Dr Faraday is a commoner who has an opening to this otherwise closed off life and as he begins treating Roderick’s leg injury from the war, he becomes aware that Rod sees something….maybe illusions/delusions or maybe a ghostly presence. And as a kind of romance develops with Caroline the daughter, Faraday gets pulled more and more into the family affairs.

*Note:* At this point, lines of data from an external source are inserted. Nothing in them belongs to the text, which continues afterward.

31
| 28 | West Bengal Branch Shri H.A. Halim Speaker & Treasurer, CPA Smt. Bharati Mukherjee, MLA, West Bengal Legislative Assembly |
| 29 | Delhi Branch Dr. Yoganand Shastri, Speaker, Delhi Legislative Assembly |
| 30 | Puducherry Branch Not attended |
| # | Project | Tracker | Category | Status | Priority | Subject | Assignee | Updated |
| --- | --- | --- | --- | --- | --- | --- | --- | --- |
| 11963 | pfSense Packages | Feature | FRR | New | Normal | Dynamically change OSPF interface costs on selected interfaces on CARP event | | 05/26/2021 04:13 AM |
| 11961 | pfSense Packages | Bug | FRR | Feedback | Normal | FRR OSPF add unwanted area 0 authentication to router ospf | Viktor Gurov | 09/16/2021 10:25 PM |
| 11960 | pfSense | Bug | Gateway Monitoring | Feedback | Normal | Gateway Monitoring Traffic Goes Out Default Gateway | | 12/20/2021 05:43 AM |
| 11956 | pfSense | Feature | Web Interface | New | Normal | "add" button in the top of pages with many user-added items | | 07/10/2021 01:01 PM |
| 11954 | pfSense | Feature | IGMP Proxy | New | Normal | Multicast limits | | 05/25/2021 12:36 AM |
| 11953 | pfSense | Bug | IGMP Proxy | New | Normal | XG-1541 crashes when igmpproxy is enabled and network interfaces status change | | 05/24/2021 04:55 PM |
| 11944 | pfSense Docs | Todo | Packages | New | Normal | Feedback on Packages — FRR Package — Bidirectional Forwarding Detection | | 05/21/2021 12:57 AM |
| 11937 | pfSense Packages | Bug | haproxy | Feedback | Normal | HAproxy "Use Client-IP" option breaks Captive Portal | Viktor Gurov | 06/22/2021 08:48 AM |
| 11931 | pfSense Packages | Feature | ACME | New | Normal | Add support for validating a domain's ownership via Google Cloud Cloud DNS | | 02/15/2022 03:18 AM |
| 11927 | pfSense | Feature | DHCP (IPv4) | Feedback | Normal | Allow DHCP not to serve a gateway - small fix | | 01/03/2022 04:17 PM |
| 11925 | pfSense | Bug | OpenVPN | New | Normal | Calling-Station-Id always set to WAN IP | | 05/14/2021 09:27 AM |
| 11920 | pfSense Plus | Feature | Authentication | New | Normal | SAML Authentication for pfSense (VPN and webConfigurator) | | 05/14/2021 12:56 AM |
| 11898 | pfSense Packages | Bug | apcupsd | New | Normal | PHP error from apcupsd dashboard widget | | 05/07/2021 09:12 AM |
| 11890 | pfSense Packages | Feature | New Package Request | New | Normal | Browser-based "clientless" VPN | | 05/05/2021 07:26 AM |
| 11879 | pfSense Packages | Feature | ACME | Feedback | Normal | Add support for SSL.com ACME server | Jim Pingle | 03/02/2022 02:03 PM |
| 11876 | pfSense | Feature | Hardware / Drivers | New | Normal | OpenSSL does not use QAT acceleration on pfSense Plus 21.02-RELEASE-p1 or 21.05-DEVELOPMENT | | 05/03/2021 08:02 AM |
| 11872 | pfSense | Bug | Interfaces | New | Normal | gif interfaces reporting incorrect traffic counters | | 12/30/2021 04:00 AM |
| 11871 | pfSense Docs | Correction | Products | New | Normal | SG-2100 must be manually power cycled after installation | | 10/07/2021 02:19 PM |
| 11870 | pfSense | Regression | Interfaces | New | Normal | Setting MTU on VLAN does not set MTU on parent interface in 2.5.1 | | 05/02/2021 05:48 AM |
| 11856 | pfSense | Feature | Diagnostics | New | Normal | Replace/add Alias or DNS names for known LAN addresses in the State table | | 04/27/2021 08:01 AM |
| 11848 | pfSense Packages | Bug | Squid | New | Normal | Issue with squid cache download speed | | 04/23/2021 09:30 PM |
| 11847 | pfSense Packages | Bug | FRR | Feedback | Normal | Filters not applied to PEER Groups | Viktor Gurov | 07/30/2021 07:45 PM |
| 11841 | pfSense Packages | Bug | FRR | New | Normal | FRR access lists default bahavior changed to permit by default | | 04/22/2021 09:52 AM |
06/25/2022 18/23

Like I said, it’s ultimately a little underwhelming. The story is solid, and the writing is (as is always the case with Waters) perfectly good, but there’s something missing here. I even really like the Victorian storyline cast upon WWI themes, but totally lost in the post-WWII era where what feels “might be lost” is actually already long gone. But unfortunately the antecedents and influences on this novel are too incredibly on the nose to work as well as is hoped. Yes, Henry James….so why not name a character after one of his novels? Yes, Poe….yes, Shirley Jackson…..yes yes yes. It doesn’t work as well as it should because it’s trying too hard.